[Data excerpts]
####

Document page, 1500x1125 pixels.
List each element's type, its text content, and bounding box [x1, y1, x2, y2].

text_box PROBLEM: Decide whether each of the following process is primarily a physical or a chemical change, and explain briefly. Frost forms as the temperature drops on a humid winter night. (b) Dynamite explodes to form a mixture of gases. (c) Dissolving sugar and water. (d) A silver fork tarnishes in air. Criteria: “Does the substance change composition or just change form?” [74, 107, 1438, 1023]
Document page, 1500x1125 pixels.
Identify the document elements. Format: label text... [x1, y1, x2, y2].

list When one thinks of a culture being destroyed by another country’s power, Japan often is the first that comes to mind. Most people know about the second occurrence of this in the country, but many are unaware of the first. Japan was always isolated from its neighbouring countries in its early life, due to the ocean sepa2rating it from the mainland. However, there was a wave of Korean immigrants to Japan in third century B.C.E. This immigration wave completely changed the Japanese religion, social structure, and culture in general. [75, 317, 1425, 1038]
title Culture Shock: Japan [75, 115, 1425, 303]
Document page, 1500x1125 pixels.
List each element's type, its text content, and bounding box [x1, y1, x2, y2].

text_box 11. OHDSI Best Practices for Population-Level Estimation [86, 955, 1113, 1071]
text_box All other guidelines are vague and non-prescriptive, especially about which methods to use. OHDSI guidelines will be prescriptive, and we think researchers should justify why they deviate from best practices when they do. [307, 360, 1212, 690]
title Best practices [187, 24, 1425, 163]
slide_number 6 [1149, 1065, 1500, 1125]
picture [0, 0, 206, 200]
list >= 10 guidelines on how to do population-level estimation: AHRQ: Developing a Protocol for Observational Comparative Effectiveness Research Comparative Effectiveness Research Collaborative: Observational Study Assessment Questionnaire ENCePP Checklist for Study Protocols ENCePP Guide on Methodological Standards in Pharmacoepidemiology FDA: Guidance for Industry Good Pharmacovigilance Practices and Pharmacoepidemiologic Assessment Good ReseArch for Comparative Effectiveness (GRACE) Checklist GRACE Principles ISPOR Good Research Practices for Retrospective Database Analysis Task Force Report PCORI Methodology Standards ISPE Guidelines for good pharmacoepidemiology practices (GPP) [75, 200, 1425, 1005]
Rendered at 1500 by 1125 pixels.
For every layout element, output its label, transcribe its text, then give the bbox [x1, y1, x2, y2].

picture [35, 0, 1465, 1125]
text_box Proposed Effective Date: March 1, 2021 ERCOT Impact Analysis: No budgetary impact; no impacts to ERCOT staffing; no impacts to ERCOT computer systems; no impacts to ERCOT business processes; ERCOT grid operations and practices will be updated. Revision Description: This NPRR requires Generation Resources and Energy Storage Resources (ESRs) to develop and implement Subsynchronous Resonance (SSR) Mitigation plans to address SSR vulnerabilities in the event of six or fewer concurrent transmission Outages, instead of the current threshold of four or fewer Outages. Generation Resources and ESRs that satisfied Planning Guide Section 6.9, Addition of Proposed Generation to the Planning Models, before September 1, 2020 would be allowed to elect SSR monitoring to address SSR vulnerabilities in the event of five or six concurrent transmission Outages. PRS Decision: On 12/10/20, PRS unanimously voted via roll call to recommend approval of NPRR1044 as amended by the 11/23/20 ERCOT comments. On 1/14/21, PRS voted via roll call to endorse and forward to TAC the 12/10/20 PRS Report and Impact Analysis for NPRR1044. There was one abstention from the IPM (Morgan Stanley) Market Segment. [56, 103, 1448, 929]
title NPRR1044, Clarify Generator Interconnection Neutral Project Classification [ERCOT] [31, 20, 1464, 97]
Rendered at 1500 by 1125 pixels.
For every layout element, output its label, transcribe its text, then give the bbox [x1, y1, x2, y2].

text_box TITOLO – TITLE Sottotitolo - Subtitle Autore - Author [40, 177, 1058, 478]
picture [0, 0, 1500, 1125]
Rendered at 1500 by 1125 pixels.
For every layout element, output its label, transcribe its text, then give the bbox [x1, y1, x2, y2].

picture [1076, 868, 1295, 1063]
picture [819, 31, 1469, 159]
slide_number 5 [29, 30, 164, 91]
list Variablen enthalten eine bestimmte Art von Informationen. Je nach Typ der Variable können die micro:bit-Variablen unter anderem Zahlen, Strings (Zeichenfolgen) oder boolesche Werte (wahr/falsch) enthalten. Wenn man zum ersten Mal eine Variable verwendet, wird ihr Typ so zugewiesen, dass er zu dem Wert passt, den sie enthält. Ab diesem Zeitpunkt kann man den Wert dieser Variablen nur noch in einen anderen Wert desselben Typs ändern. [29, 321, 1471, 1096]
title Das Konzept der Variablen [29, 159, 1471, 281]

####

§ BRIEF: All of the records above are to be returned exactly as they stand.

§ SOLUTION TO THIS PROBLEM:
Document page, 1500x1125 pixels.
List each element's type, its text content, and bounding box [x1, y1, x2, y2].

text_box PROBLEM: Decide whether each of the following process is primarily a physical or a chemical change, and explain briefly. Frost forms as the temperature drops on a humid winter night. (b) Dynamite explodes to form a mixture of gases. (c) Dissolving sugar and water. (d) A silver fork tarnishes in air. Criteria: “Does the substance change composition or just change form?” [74, 107, 1438, 1023]
Document page, 1500x1125 pixels.
Identify the document elements. Format: label text... [x1, y1, x2, y2].

list When one thinks of a culture being destroyed by another country’s power, Japan often is the first that comes to mind. Most people know about the second occurrence of this in the country, but many are unaware of the first. Japan was always isolated from its neighbouring countries in its early life, due to the ocean sepa2rating it from the mainland. However, there was a wave of Korean immigrants to Japan in third century B.C.E. This immigration wave completely changed the Japanese religion, social structure, and culture in general. [75, 317, 1425, 1038]
title Culture Shock: Japan [75, 115, 1425, 303]
Document page, 1500x1125 pixels.
List each element's type, its text content, and bounding box [x1, y1, x2, y2].

text_box 11. OHDSI Best Practices for Population-Level Estimation [86, 955, 1113, 1071]
text_box All other guidelines are vague and non-prescriptive, especially about which methods to use. OHDSI guidelines will be prescriptive, and we think researchers should justify why they deviate from best practices when they do. [307, 360, 1212, 690]
title Best practices [187, 24, 1425, 163]
slide_number 6 [1149, 1065, 1500, 1125]
picture [0, 0, 206, 200]
list >= 10 guidelines on how to do population-level estimation: AHRQ: Developing a Protocol for Observational Comparative Effectiveness Research Comparative Effectiveness Research Collaborative: Observational Study Assessment Questionnaire ENCePP Checklist for Study Protocols ENCePP Guide on Methodological Standards in Pharmacoepidemiology FDA: Guidance for Industry Good Pharmacovigilance Practices and Pharmacoepidemiologic Assessment Good ReseArch for Comparative Effectiveness (GRACE) Checklist GRACE Principles ISPOR Good Research Practices for Retrospective Database Analysis Task Force Report PCORI Methodology Standards ISPE Guidelines for good pharmacoepidemiology practices (GPP) [75, 200, 1425, 1005]
Rendered at 1500 by 1125 pixels.
For every layout element, output its label, transcribe its text, then give the bbox [x1, y1, x2, y2].

picture [35, 0, 1465, 1125]
text_box Proposed Effective Date: March 1, 2021 ERCOT Impact Analysis: No budgetary impact; no impacts to ERCOT staffing; no impacts to ERCOT computer systems; no impacts to ERCOT business processes; ERCOT grid operations and practices will be updated. Revision Description: This NPRR requires Generation Resources and Energy Storage Resources (ESRs) to develop and implement Subsynchronous Resonance (SSR) Mitigation plans to address SSR vulnerabilities in the event of six or fewer concurrent transmission Outages, instead of the current threshold of four or fewer Outages. Generation Resources and ESRs that satisfied Planning Guide Section 6.9, Addition of Proposed Generation to the Planning Models, before September 1, 2020 would be allowed to elect SSR monitoring to address SSR vulnerabilities in the event of five or six concurrent transmission Outages. PRS Decision: On 12/10/20, PRS unanimously voted via roll call to recommend approval of NPRR1044 as amended by the 11/23/20 ERCOT comments. On 1/14/21, PRS voted via roll call to endorse and forward to TAC the 12/10/20 PRS Report and Impact Analysis for NPRR1044. There was one abstention from the IPM (Morgan Stanley) Market Segment. [56, 103, 1448, 929]
title NPRR1044, Clarify Generator Interconnection Neutral Project Classification [ERCOT] [31, 20, 1464, 97]
Rendered at 1500 by 1125 pixels.
For every layout element, output its label, transcribe its text, then give the bbox [x1, y1, x2, y2].

text_box TITOLO – TITLE Sottotitolo - Subtitle Autore - Author [40, 177, 1058, 478]
picture [0, 0, 1500, 1125]
Rendered at 1500 by 1125 pixels.
For every layout element, output its label, transcribe its text, then give the bbox [x1, y1, x2, y2].

picture [1076, 868, 1295, 1063]
picture [819, 31, 1469, 159]
slide_number 5 [29, 30, 164, 91]
list Variablen enthalten eine bestimmte Art von Informationen. Je nach Typ der Variable können die micro:bit-Variablen unter anderem Zahlen, Strings (Zeichenfolgen) oder boolesche Werte (wahr/falsch) enthalten. Wenn man zum ersten Mal eine Variable verwendet, wird ihr Typ so zugewiesen, dass er zu dem Wert passt, den sie enthält. Ab diesem Zeitpunkt kann man den Wert dieser Variablen nur noch in einen anderen Wert desselben Typs ändern. [29, 321, 1471, 1096]
title Das Konzept der Variablen [29, 159, 1471, 281]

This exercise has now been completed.